→ **TASK DETAILS**
Among the entries below, find the lines with "went" and copy them.
_ _ _
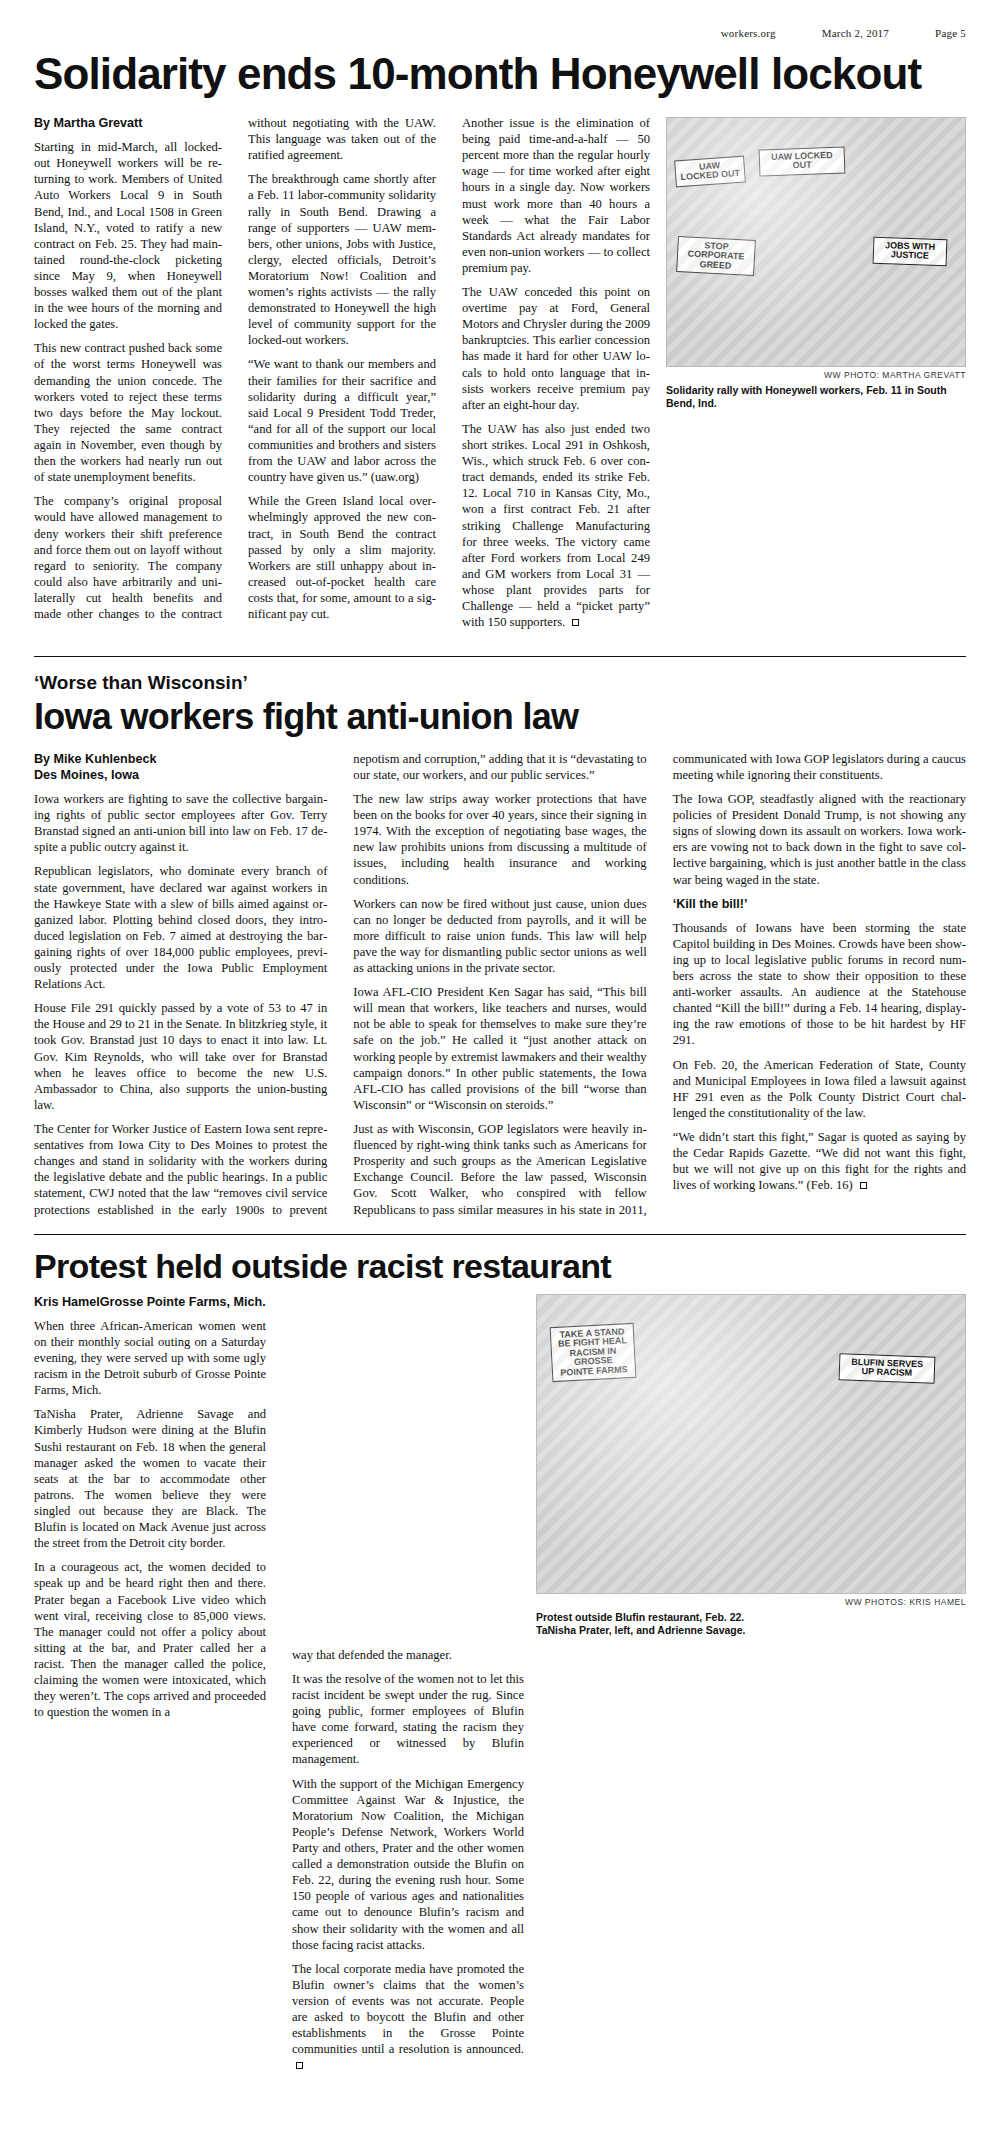workers.org March 2, 2017 Page 5
Solidarity ends 10-month Honeywell lockout
UAW LOCKED OUT
STOP CORPORATE GREED
UAW LOCKED OUT
JOBS WITH JUSTICE
WW PHOTO: MARTHA GREVATT
Solidarity rally with Honeywell workers, Feb. 11 in South Bend, Ind.
By Martha Grevatt
Starting in mid-March, all locked-out Honeywell workers will be returning to work. Members of United Auto Workers Local 9 in South Bend, Ind., and Local 1508 in Green Island, N.Y., voted to ratify a new contract on Feb. 25. They had maintained round-the-clock picketing since May 9, when Honeywell bosses walked them out of the plant in the wee hours of the morning and locked the gates.
This new contract pushed back some of the worst terms Honeywell was demanding the union concede. The workers voted to reject these terms two days before the May lockout. They rejected the same contract again in November, even though by then the workers had nearly run out of state unemployment benefits.
The company’s original proposal would have allowed management to deny workers their shift preference and force them out on layoff without regard to seniority. The company could also have arbitrarily and unilaterally cut health benefits and made other changes to the contract without negotiating with the UAW. This language was taken out of the ratified agreement.
The breakthrough came shortly after a Feb. 11 labor-community solidarity rally in South Bend. Drawing a range of supporters — UAW members, other unions, Jobs with Justice, clergy, elected officials, Detroit’s Moratorium Now! Coalition and women’s rights activists — the rally demonstrated to Honeywell the high level of community support for the locked-out workers.
“We want to thank our members and their families for their sacrifice and solidarity during a difficult year,” said Local 9 President Todd Treder, “and for all of the support our local communities and brothers and sisters from the UAW and labor across the country have given us.” (uaw.org)
While the Green Island local overwhelmingly approved the new contract, in South Bend the contract passed by only a slim majority. Workers are still unhappy about increased out-of-pocket health care costs that, for some, amount to a significant pay cut.
Another issue is the elimination of being paid time-and-a-half — 50 percent more than the regular hourly wage — for time worked after eight hours in a single day. Now workers must work more than 40 hours a week — what the Fair Labor Standards Act already mandates for even non-union workers — to collect premium pay.
The UAW conceded this point on overtime pay at Ford, General Motors and Chrysler during the 2009 bankruptcies. This earlier concession has made it hard for other UAW locals to hold onto language that insists workers receive premium pay after an eight-hour day.
The UAW has also just ended two short strikes. Local 291 in Oshkosh, Wis., which struck Feb. 6 over contract demands, ended its strike Feb. 12. Local 710 in Kansas City, Mo., won a first contract Feb. 21 after striking Challenge Manufacturing for three weeks. The victory came after Ford workers from Local 249 and GM workers from Local 31 — whose plant provides parts for Challenge — held a “picket party” with 150 supporters.
‘Worse than Wisconsin’
Iowa workers fight anti-union law
By Mike KuhlenbeckDes Moines, Iowa
Iowa workers are fighting to save the collective bargaining rights of public sector employees after Gov. Terry Branstad signed an anti-union bill into law on Feb. 17 despite a public outcry against it.
Republican legislators, who dominate every branch of state government, have declared war against workers in the Hawkeye State with a slew of bills aimed against organized labor. Plotting behind closed doors, they introduced legislation on Feb. 7 aimed at destroying the bargaining rights of over 184,000 public employees, previously protected under the Iowa Public Employment Relations Act.
House File 291 quickly passed by a vote of 53 to 47 in the House and 29 to 21 in the Senate. In blitzkrieg style, it took Gov. Branstad just 10 days to enact it into law. Lt. Gov. Kim Reynolds, who will take over for Branstad when he leaves office to become the new U.S. Ambassador to China, also supports the union-busting law.
The Center for Worker Justice of Eastern Iowa sent representatives from Iowa City to Des Moines to protest the changes and stand in solidarity with the workers during the legislative debate and the public hearings. In a public statement, CWJ noted that the law “removes civil service protections established in the early 1900s to prevent nepotism and corruption,” adding that it is “devastating to our state, our workers, and our public services.”
The new law strips away worker protections that have been on the books for over 40 years, since their signing in 1974. With the exception of negotiating base wages, the new law prohibits unions from discussing a multitude of issues, including health insurance and working conditions.
Workers can now be fired without just cause, union dues can no longer be deducted from payrolls, and it will be more difficult to raise union funds. This law will help pave the way for dismantling public sector unions as well as attacking unions in the private sector.
Iowa AFL-CIO President Ken Sagar has said, “This bill will mean that workers, like teachers and nurses, would not be able to speak for themselves to make sure they’re safe on the job.” He called it “just another attack on working people by extremist lawmakers and their wealthy campaign donors.” In other public statements, the Iowa AFL-CIO has called provisions of the bill “worse than Wisconsin” or “Wisconsin on steroids.”
Just as with Wisconsin, GOP legislators were heavily influenced by right-wing think tanks such as Americans for Prosperity and such groups as the American Legislative Exchange Council. Before the law passed, Wisconsin Gov. Scott Walker, who conspired with fellow Republicans to pass similar measures in his state in 2011, communicated with Iowa GOP legislators during a caucus meeting while ignoring their constituents.
The Iowa GOP, steadfastly aligned with the reactionary policies of President Donald Trump, is not showing any signs of slowing down its assault on workers. Iowa workers are vowing not to back down in the fight to save collective bargaining, which is just another battle in the class war being waged in the state.
‘Kill the bill!’
Thousands of Iowans have been storming the state Capitol building in Des Moines. Crowds have been showing up to local legislative public forums in record numbers across the state to show their opposition to these anti-worker assaults. An audience at the Statehouse chanted “Kill the bill!” during a Feb. 14 hearing, displaying the raw emotions of those to be hit hardest by HF 291.
On Feb. 20, the American Federation of State, County and Municipal Employees in Iowa filed a lawsuit against HF 291 even as the Polk County District Court challenged the constitutionality of the law.
“We didn’t start this fight,” Sagar is quoted as saying by the Cedar Rapids Gazette. “We did not want this fight, but we will not give up on this fight for the rights and lives of working Iowans.” (Feb. 16)
Protest held outside racist restaurant
TAKE A STAND BE FIGHT HEAL RACISM IN GROSSE POINTE FARMS
BLUFIN SERVES UP RACISM
WW PHOTOS: KRIS HAMEL
Protest outside Blufin restaurant, Feb. 22.
TaNisha Prater, left, and Adrienne Savage.
Kris HamelGrosse Pointe Farms, Mich.
When three African-American women went on their monthly social outing on a Saturday evening, they were served up with some ugly racism in the Detroit suburb of Grosse Pointe Farms, Mich.
TaNisha Prater, Adrienne Savage and Kimberly Hudson were dining at the Blufin Sushi restaurant on Feb. 18 when the general manager asked the women to vacate their seats at the bar to accommodate other patrons. The women believe they were singled out because they are Black. The Blufin is located on Mack Avenue just across the street from the Detroit city border.
In a courageous act, the women decided to speak up and be heard right then and there. Prater began a Facebook Live video which went viral, receiving close to 85,000 views. The manager could not offer a policy about sitting at the bar, and Prater called her a racist. Then the manager called the police, claiming the women were intoxicated, which they weren’t. The cops arrived and proceeded to question the women in a
way that defended the manager.
It was the resolve of the women not to let this racist incident be swept under the rug. Since going public, former employees of Blufin have come forward, stating the racism they experienced or witnessed by Blufin management.
With the support of the Michigan Emergency Committee Against War & Injustice, the Moratorium Now Coalition, the Michigan People’s Defense Network, Workers World Party and others, Prater and the other women called a demonstration outside the Blufin on Feb. 22, during the evening rush hour. Some 150 people of various ages and nationalities came out to denounce Blufin’s racism and show their solidarity with the women and all those facing racist attacks.
The local corporate media have promoted the Blufin owner’s claims that the women’s version of events was not accurate. People are asked to boycott the Blufin and other establishments in the Grosse Pointe communities until a resolution is announced.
_ _ _
→ **ANSWER SPACE**
When three African-American women went on their monthly social outing on a Saturday evening, they were served up with some ugly racism in the Detroit suburb of Grosse Pointe Farms, Mich.
In a courageous act, the women decided to speak up and be heard right then and there. Prater began a Facebook Live video which went viral, receiving close to 85,000 views. The manager could not offer a policy about sitting at the bar, and Prater called her a racist. Then the manager called the police, claiming the women were intoxicated, which they weren’t. The cops arrived and proceeded to question the women in a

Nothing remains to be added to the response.